Reproduce the listing below exactly, minus its pictures.

→ DATA FOR THIS TASK:
=== Section Start ===

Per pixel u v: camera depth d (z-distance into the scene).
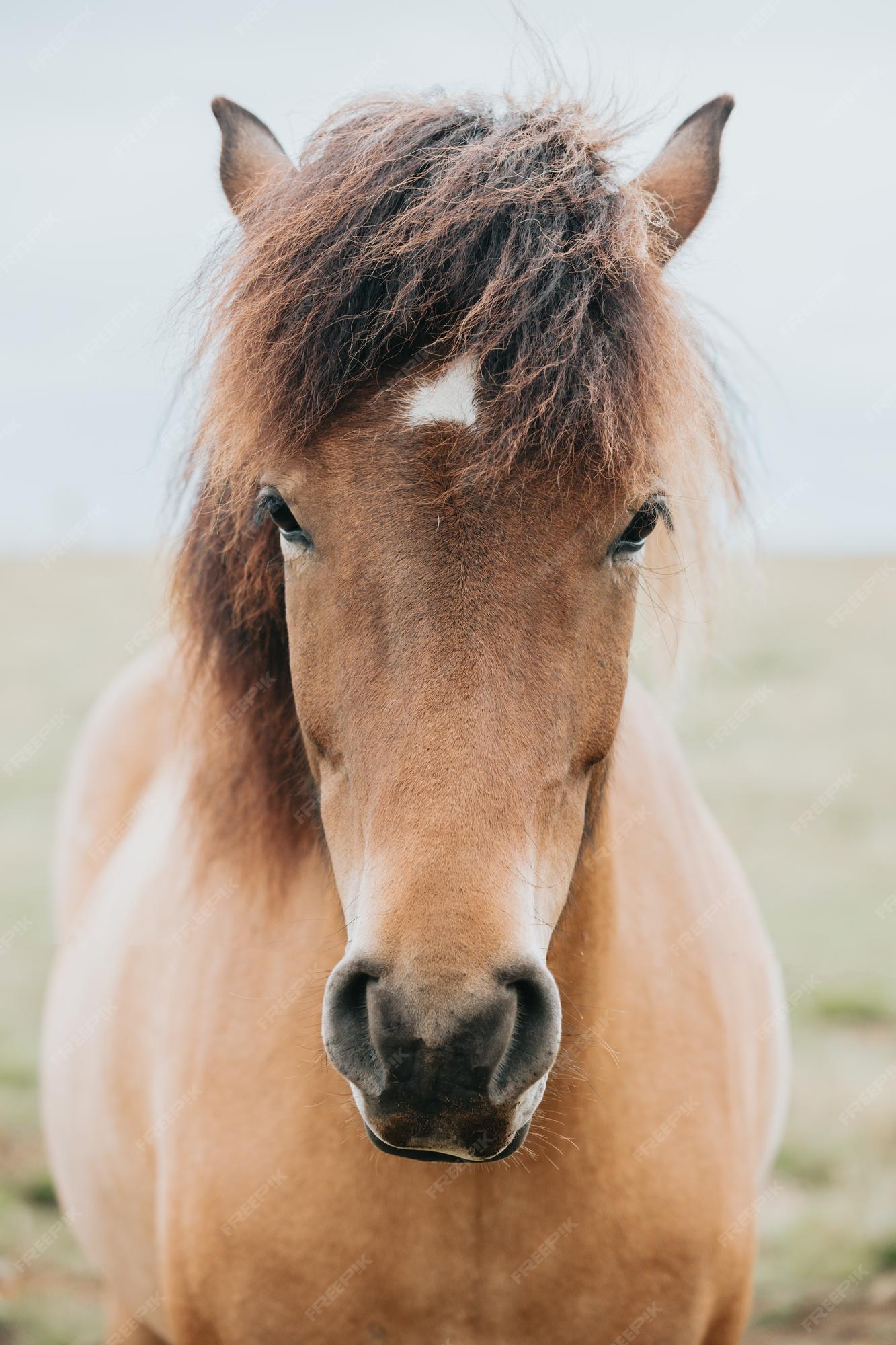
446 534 1.44
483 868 1.36
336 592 1.50
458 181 1.51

=== Section End ===

→ REPLY TO THE TASK:
Per pixel u v: camera depth d (z-distance into the scene).
446 534 1.44
483 868 1.36
336 592 1.50
458 181 1.51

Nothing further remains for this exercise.